It’s tricky for the President as Commander in Chief of the Armed Forces as well as the recipient of the Nobel Peace Prize to reconcile his responsibilities to both within the realities of today’s world -- particularly to one thousand and two cadet warriors at heart.

However, it was not a “Forked-Tongue” speech, either, as Kevin McCullough in his article, “Forked-Tongue-In-Chief at West Point,” called it.

McCullough wrote, “President Fork-Tongue spoke of his intent to shape a new ‘international order’ as it pertained to a strategy to keep America secure. Implying in his speech that America should not claim the mantle, nor the right of self-protection or self-responsibility.” He continued by quoting the President, “He [Obama] also referred to America's minimal role in ‘promoting democratic values around the world.’" However, I could not find that exact quoted phrase in the President’s speech.

What the President did say, “And so a fundamental part of our strategy for our security has to be America's support for those universal rights that formed the creed of our founding. And we will promote these values [‘that all men are created equal, that they are endowed by their Creator with certain unalienable rights, that among these are life, liberty and the pursuit of happiness.’] above all by living them -- through our fidelity to the rule of law and our Constitution, even when it's hard; even when we're being attacked; even when we're in the midst of war.”

President Obama did say that America seeks an “international order,” but he did not imply America should not claim the mantle, nor the right of self-protection or self-responsibility. This conjecture is solely that of McCullough.

McCullough wrote, “…scrutiny at Obama's minimalist involvement in world affairs demonstrates the exact opposite [countering violent extremism and insurgency] because “Instead of countering violent terrorists, he's [Obama] permitted them to commit attacks against U.S. citizens on American soil six times since his inauguration.”

He is correct. There have been six terrorist attacks in our country on President Obama’s watch. What he does not say is that there were twenty-five attacks during President Bush’s watch, permitting (a word McCullough chose to use), most serious of them all, the horrific attacks of 9/11.

- **GIVEN TASK 1**
Return the passage from the commentary on the West Point speech verbatim, from "However, it was" up to and including "the President’s speech.".
- **GIVEN TASK 2**
In the commentary on the West Point speech, what is the title of Kevin McCullough's article?

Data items
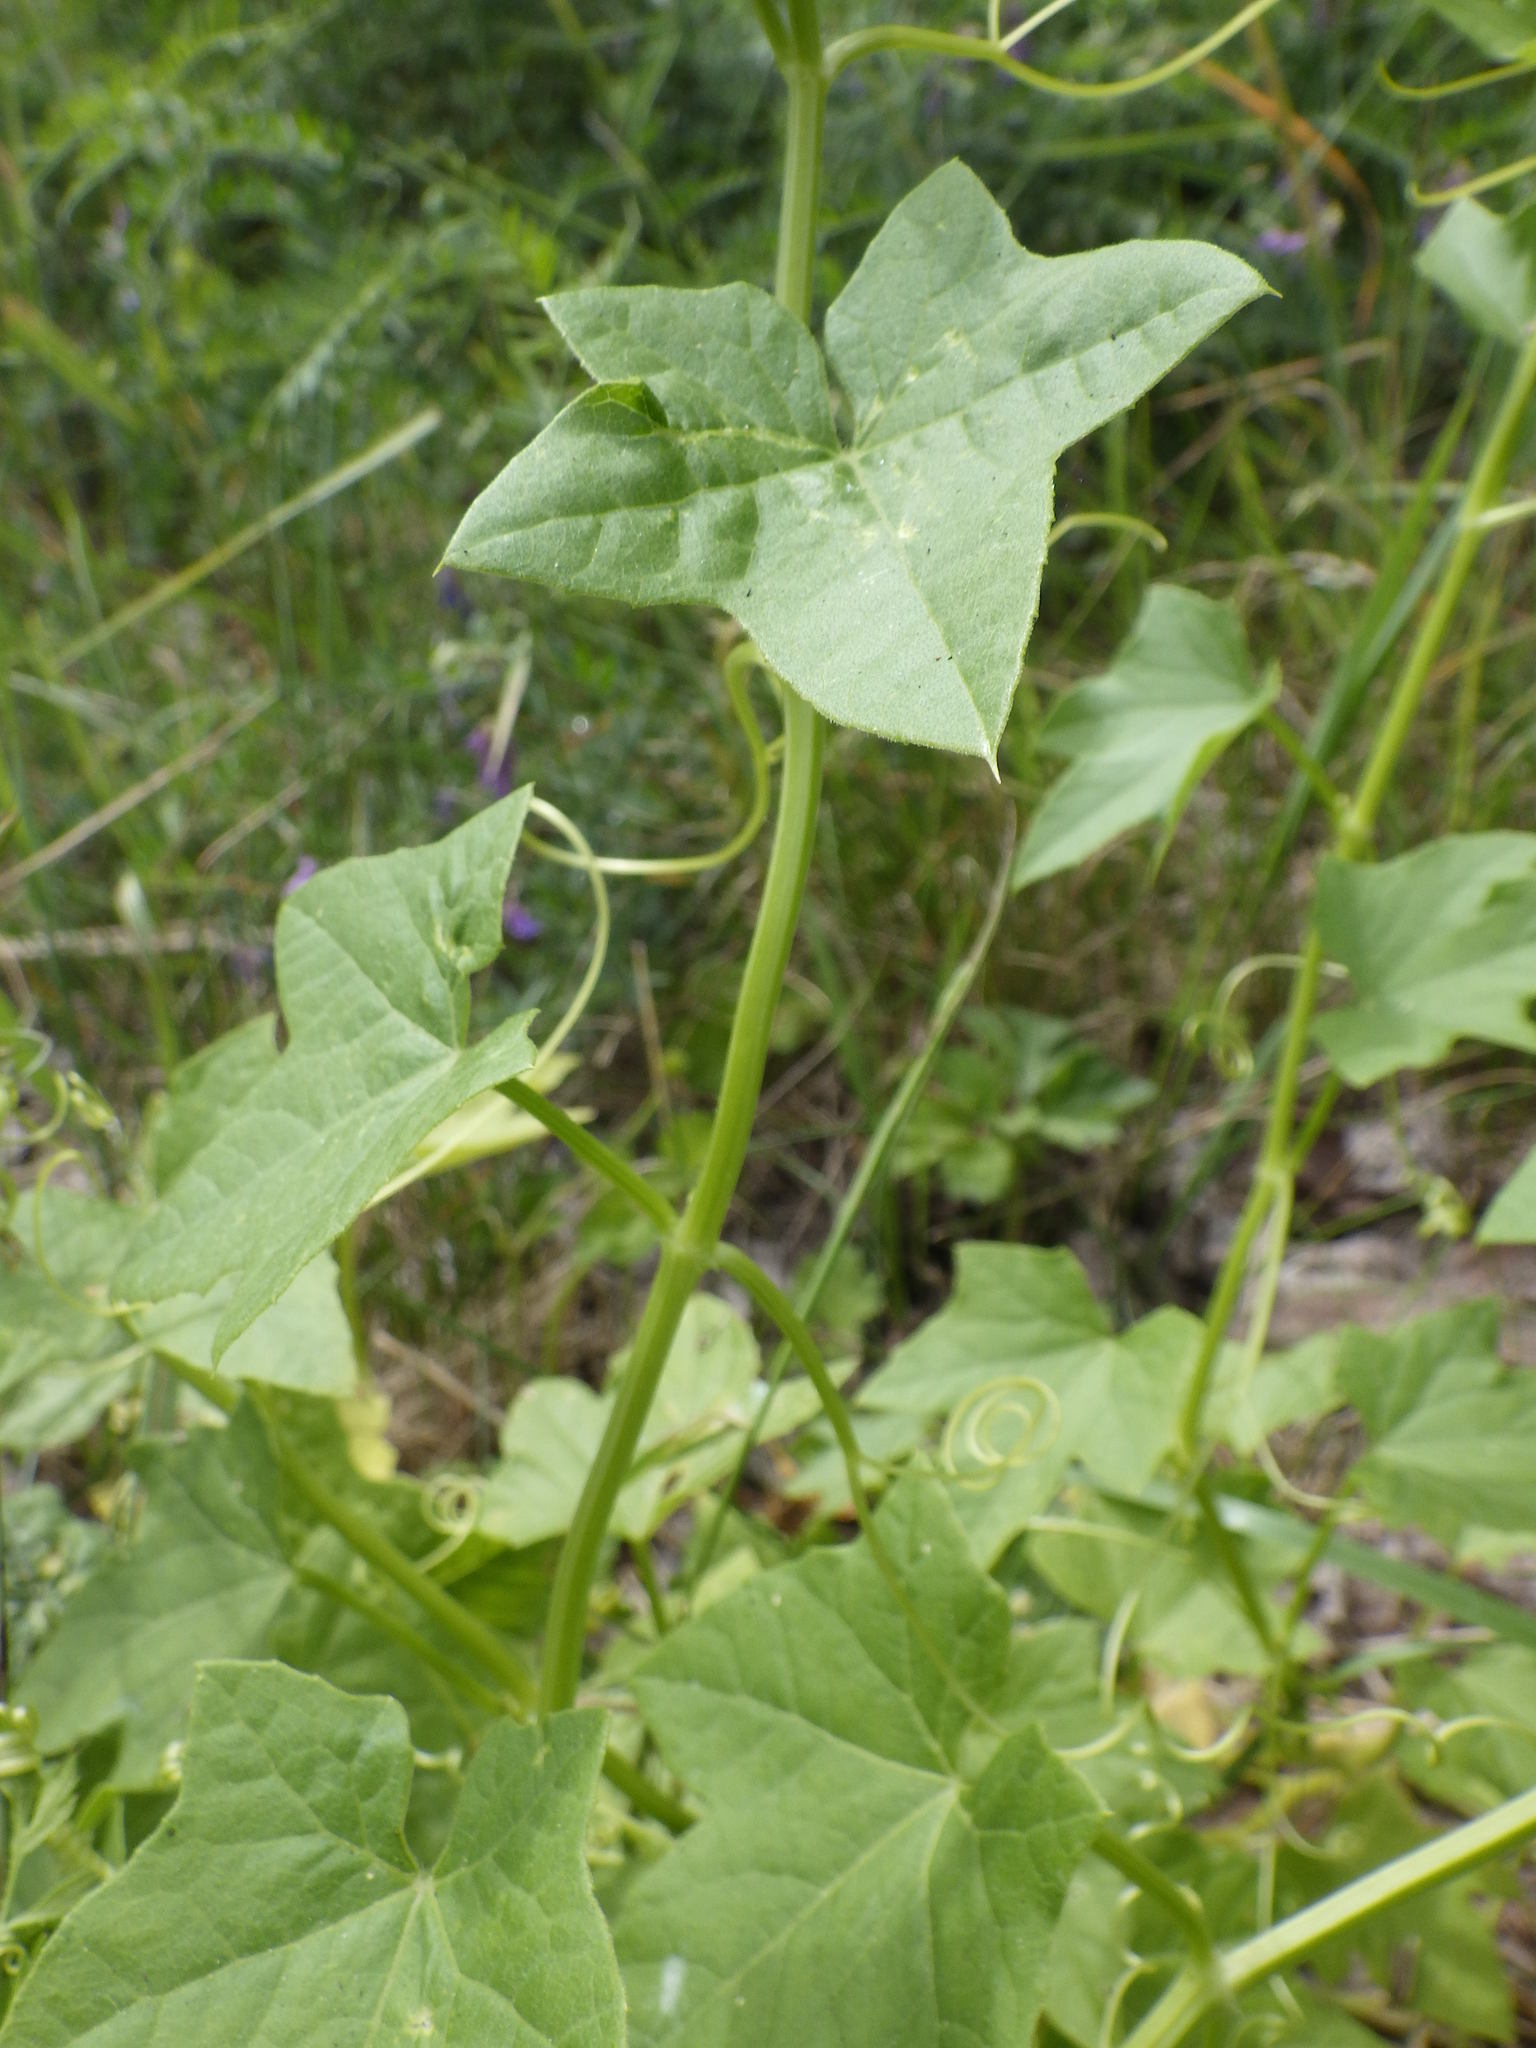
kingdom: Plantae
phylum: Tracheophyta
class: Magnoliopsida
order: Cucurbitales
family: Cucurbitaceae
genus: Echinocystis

- **RIGHT ANSWER 1**
However, it was not a “Forked-Tongue” speech, either, as Kevin McCullough in his article, “Forked-Tongue-In-Chief at West Point,” called it.

McCullough wrote, “President Fork-Tongue spoke of his intent to shape a new ‘international order’ as it pertained to a strategy to keep America secure. Implying in his speech that America should not claim the mantle, nor the right of self-protection or self-responsibility.” He continued by quoting the President, “He [Obama] also referred to America's minimal role in ‘promoting democratic values around the world.’" However, I could not find that exact quoted phrase in the President’s speech.

- **RIGHT ANSWER 2**
"Forked-Tongue-In-Chief at West Point"